NEET-PG 2015 - Psychiatry NEET-PG Practice Questions and MCQs
Question 351: All of the following are true about Down syndrome except for one.
- A. Incidence of Robertsonian translocation is 1:1000 (Correct Answer)
- B. Most common cause is trisomy 21
- C. Mosaicism 21 has no association with maternal age
- D. Extra chromosome is of maternal origin
- E. Incidence increases with advanced maternal age
Explanation: **Incidence of Robertsonian translocation is 1:1000** - This statement is **not accurate** for Down syndrome.
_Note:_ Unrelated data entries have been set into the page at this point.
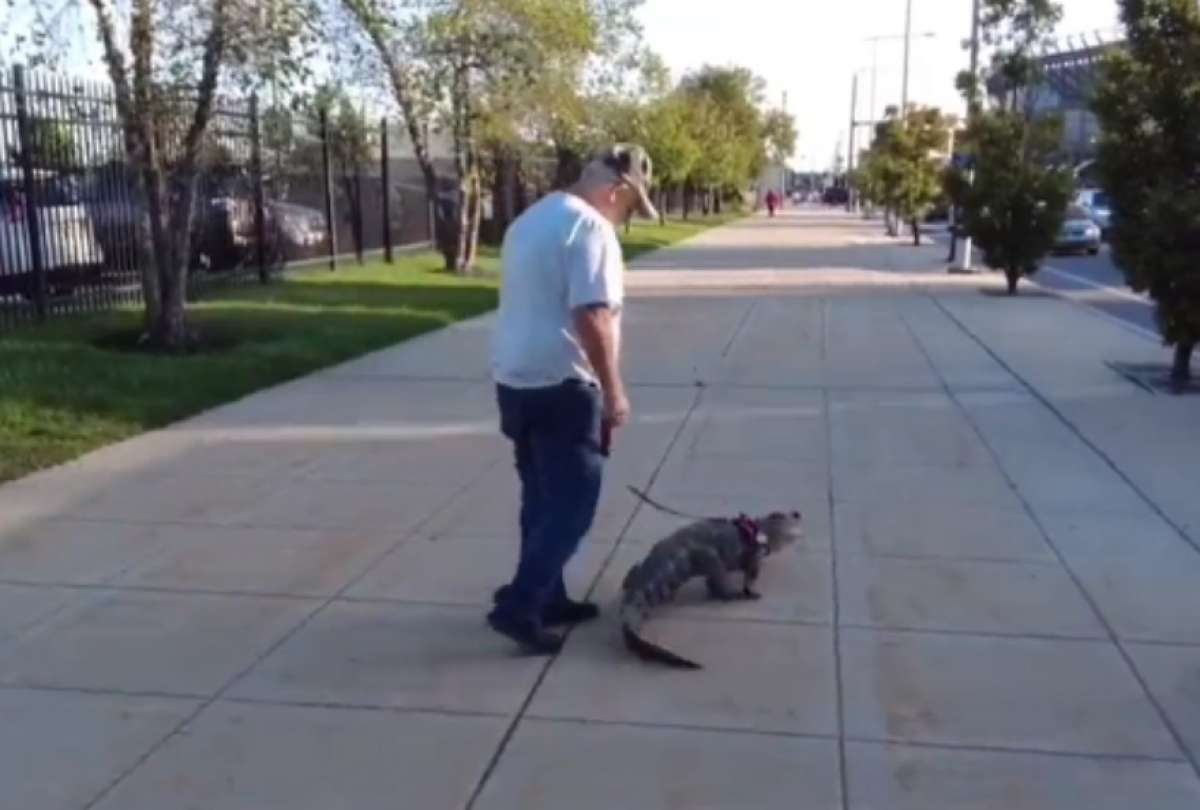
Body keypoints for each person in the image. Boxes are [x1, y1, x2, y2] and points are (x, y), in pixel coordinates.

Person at [487, 143, 658, 654]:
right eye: (629, 206)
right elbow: (592, 315)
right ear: (616, 189)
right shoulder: (590, 228)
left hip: (515, 380)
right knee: (572, 507)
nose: (624, 218)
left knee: (540, 498)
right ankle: (520, 606)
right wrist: (614, 391)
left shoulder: (531, 219)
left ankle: (548, 595)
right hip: (565, 383)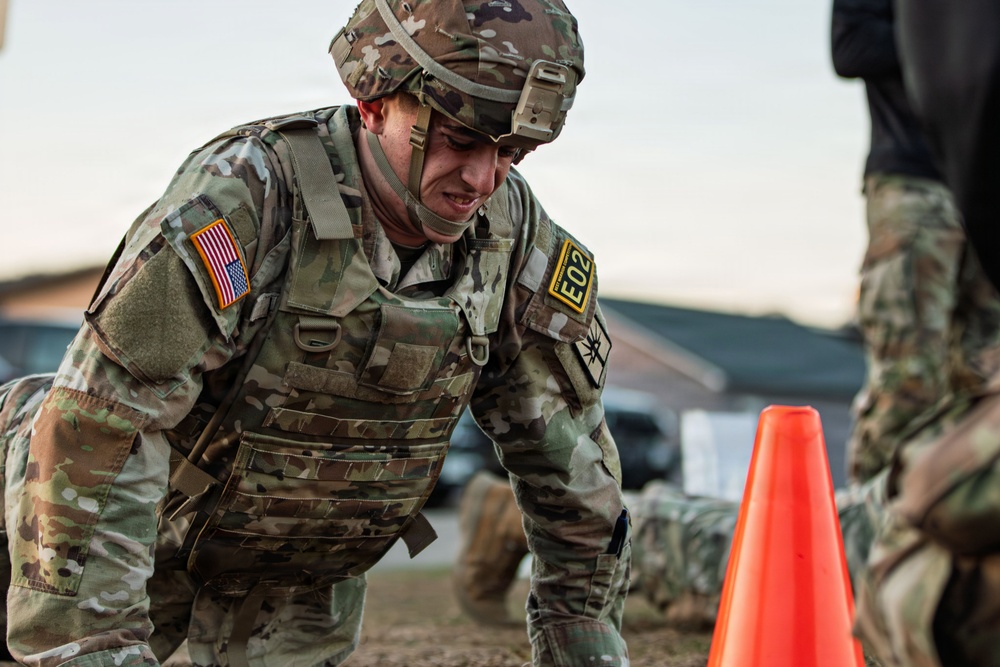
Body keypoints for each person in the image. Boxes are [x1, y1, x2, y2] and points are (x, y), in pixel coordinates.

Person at [0, 2, 633, 666]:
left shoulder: (512, 235)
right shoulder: (250, 196)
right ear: (374, 103)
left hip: (291, 571)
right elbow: (100, 425)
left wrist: (583, 643)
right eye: (458, 139)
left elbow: (572, 464)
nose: (482, 179)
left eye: (511, 151)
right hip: (82, 528)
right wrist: (92, 647)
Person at [853, 3, 1000, 665]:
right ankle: (869, 552)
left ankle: (942, 550)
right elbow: (852, 46)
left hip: (974, 168)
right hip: (913, 178)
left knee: (979, 378)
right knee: (907, 380)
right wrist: (942, 47)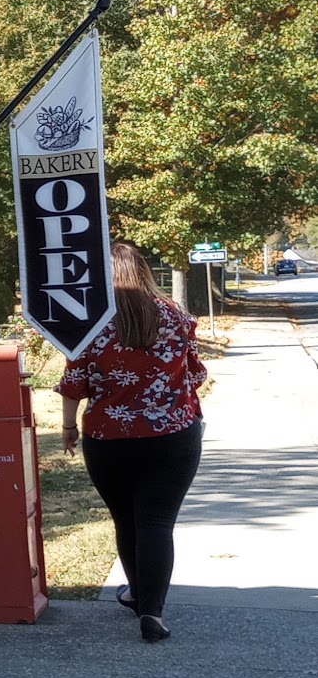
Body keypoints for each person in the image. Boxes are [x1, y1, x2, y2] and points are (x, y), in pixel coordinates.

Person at [60, 242, 207, 642]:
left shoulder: (91, 322)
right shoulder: (177, 317)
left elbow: (75, 382)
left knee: (126, 519)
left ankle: (137, 592)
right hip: (173, 435)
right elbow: (195, 373)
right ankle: (152, 612)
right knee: (157, 521)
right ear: (143, 271)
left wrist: (69, 426)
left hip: (109, 438)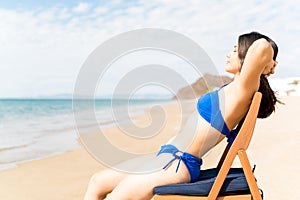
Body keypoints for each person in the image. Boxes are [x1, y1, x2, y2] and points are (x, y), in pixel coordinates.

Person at [83, 32, 279, 200]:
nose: (228, 54)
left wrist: (268, 63)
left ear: (247, 56)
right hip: (164, 157)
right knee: (97, 181)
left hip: (176, 165)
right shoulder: (233, 89)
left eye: (235, 50)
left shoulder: (242, 90)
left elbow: (261, 46)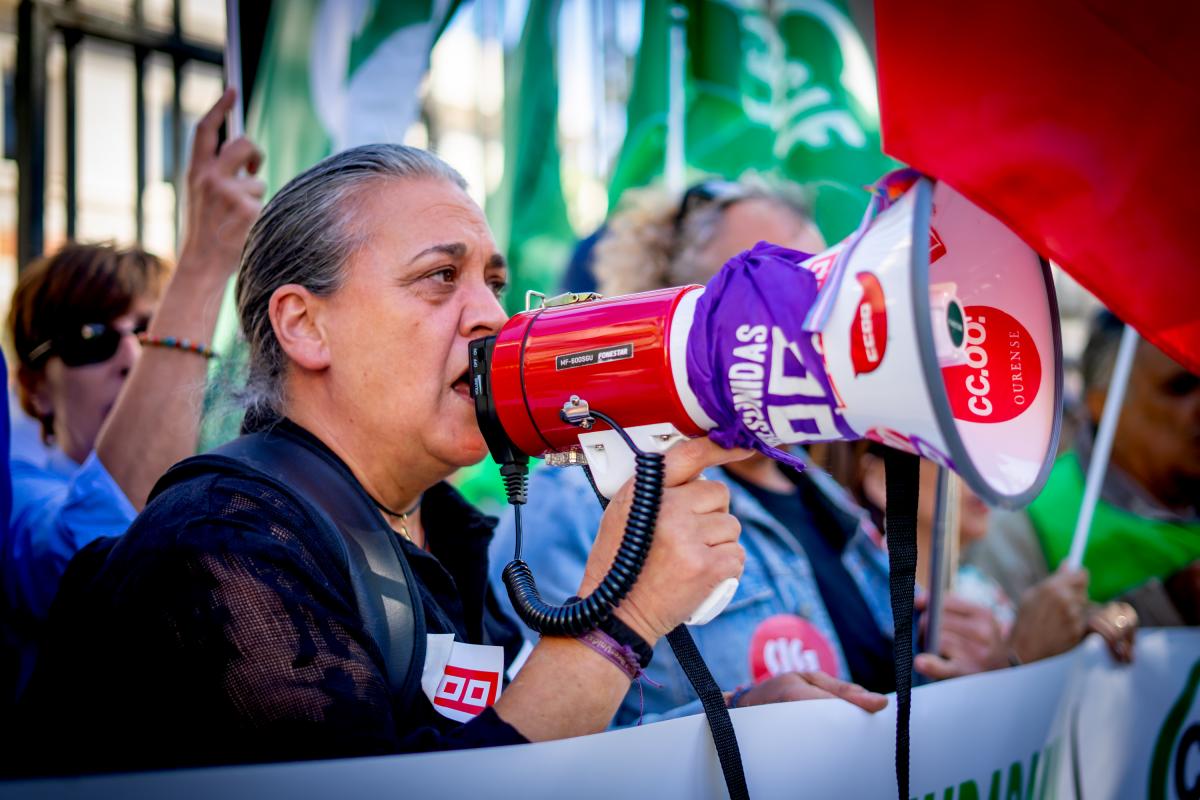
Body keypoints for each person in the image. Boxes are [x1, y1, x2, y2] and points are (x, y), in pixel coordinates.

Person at [11, 143, 866, 777]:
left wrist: (727, 730)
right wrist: (620, 621)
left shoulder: (446, 534)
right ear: (305, 325)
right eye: (438, 278)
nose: (491, 314)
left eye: (492, 280)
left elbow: (486, 749)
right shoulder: (219, 546)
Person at [489, 178, 894, 727]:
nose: (808, 314)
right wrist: (739, 722)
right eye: (762, 288)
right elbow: (547, 748)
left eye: (817, 283)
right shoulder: (582, 504)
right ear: (671, 307)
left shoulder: (818, 489)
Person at [1, 88, 263, 704]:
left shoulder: (234, 480)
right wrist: (202, 265)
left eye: (148, 328)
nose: (131, 355)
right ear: (34, 388)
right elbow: (87, 556)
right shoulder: (17, 497)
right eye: (91, 337)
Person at [968, 310, 1200, 628]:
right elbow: (1009, 663)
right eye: (1181, 386)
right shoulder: (1025, 520)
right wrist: (1168, 602)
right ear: (1102, 402)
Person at [835, 441, 1137, 680]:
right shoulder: (858, 603)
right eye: (953, 451)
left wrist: (1081, 633)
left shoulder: (981, 589)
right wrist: (1018, 658)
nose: (982, 472)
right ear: (881, 479)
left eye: (985, 452)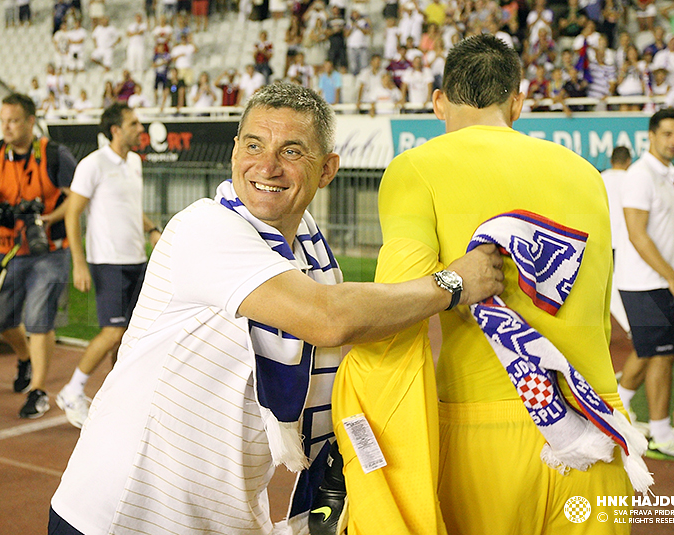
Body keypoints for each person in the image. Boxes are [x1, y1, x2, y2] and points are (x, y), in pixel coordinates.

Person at [48, 83, 504, 535]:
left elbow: (346, 347)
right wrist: (454, 283)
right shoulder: (205, 228)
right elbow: (331, 318)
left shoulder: (312, 259)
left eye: (291, 151)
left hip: (218, 519)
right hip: (117, 516)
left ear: (326, 170)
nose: (266, 165)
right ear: (233, 152)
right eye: (253, 145)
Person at [331, 34, 635, 534]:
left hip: (484, 431)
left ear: (437, 101)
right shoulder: (587, 174)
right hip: (596, 424)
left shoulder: (415, 167)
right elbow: (598, 316)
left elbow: (393, 315)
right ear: (517, 102)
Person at [0, 93, 76, 419]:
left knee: (40, 320)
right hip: (6, 251)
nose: (6, 127)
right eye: (3, 121)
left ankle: (38, 390)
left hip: (48, 252)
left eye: (13, 121)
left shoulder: (55, 155)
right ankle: (25, 358)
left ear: (30, 120)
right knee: (1, 320)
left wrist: (51, 219)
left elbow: (76, 198)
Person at [57, 103, 161, 429]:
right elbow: (72, 213)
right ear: (115, 129)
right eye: (134, 123)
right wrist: (79, 263)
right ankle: (72, 391)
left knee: (129, 336)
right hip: (107, 262)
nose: (140, 128)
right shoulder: (93, 164)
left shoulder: (134, 162)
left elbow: (130, 208)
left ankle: (119, 397)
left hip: (136, 259)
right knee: (113, 330)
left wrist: (152, 229)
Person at [615, 107, 674, 460]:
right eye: (667, 134)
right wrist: (672, 278)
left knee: (653, 352)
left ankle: (620, 413)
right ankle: (660, 433)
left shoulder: (668, 175)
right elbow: (637, 235)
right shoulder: (640, 176)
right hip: (645, 283)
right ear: (650, 136)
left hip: (652, 283)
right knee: (660, 354)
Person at [602, 146, 633, 333]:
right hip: (630, 241)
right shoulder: (633, 179)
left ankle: (630, 323)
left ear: (611, 160)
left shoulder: (600, 178)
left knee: (610, 285)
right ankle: (633, 323)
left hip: (606, 240)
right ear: (628, 161)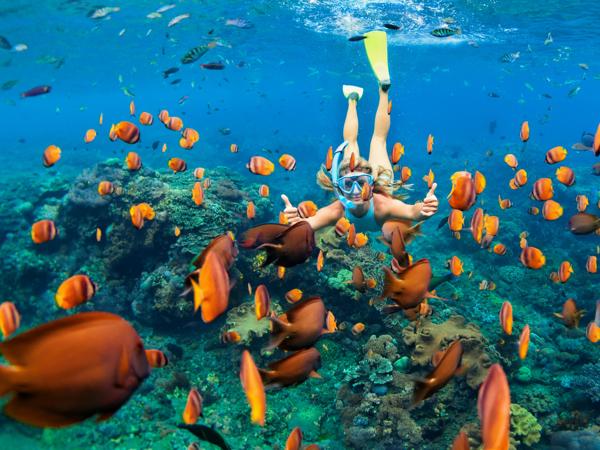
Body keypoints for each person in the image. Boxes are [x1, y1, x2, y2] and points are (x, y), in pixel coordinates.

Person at [281, 31, 439, 233]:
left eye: (361, 183)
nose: (356, 191)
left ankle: (359, 97)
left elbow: (412, 212)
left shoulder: (382, 205)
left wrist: (423, 210)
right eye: (348, 184)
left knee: (355, 141)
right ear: (340, 189)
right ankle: (376, 92)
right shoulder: (336, 210)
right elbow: (307, 226)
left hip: (379, 184)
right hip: (383, 180)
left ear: (371, 184)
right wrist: (295, 223)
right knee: (378, 141)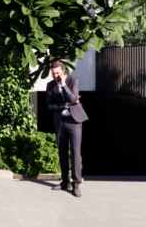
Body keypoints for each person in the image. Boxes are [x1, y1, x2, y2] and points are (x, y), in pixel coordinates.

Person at [46, 60, 88, 197]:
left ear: (63, 71)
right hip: (60, 122)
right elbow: (49, 106)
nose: (55, 76)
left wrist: (63, 84)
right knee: (62, 151)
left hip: (74, 121)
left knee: (75, 152)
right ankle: (65, 182)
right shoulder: (50, 85)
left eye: (57, 73)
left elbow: (73, 96)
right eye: (53, 73)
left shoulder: (73, 81)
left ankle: (76, 184)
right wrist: (65, 104)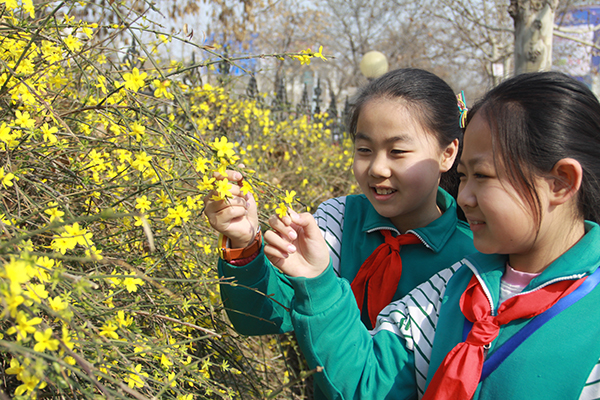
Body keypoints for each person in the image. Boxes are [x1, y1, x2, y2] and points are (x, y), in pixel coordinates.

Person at [264, 71, 600, 400]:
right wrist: (315, 281)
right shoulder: (457, 286)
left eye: (482, 175)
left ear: (561, 182)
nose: (465, 197)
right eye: (464, 176)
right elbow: (370, 381)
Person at [206, 68, 475, 342]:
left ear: (447, 154)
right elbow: (263, 315)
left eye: (397, 152)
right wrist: (244, 243)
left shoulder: (471, 258)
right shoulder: (339, 221)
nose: (378, 168)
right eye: (364, 150)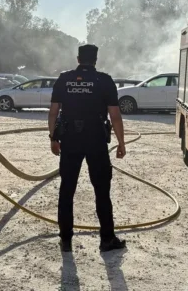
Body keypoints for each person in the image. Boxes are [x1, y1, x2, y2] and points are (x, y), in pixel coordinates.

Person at [48, 44, 127, 253]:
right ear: (95, 60)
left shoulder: (64, 79)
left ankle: (65, 240)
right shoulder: (104, 80)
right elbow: (115, 115)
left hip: (70, 140)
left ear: (78, 59)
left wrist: (53, 139)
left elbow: (53, 112)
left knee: (67, 190)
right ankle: (107, 240)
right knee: (102, 190)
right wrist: (121, 142)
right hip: (96, 140)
Robertsonian translocation accounts for only about **3-4% of Down syndrome cases**, not a general population incidence of 1:1000. - The vast majority of Down syndrome cases (~95%) are due to trisomy 21 from nondisjunction, not translocation. - This is the **correct answer** as it is the FALSE statement. *Extra chromosome is of maternal origin* - In approximately **90-95% of Down syndrome cases**, the extra copy of chromosome 21 originates from the mother due to **nondisjunction** during meiosis. - This maternal origin is strongly correlated with **advanced maternal age**. *Most common cause is trisomy 21* - **Trisomy 21** (due to meiotic nondisjunction) accounts for about **95% of all Down syndrome cases**, making it the most common genetic mechanism. - This results in three separate copies of chromosome 21 in all body cells. *Mosaicism 21 has no association with maternal age* - **Mosaic Down syndrome** occurs when nondisjunction happens *after fertilization* in early embryonic development, leading to a mixture of cells with normal and trisomic cells. - Because it is a **post-zygotic event**, its incidence is independent of **maternal age**, unlike full trisomy 21. *Incidence increases with advanced maternal age* - **TRUE statement** - The risk of Down syndrome (particularly trisomy 21) increases significantly with **maternal age**. - Risk is approximately 1:1500 at age 20, 1:1000 at age 30, 1:400 at age 35, and 1:100 at age 40. - This is due to increased risk of meiotic nondisjunction in older oocytes.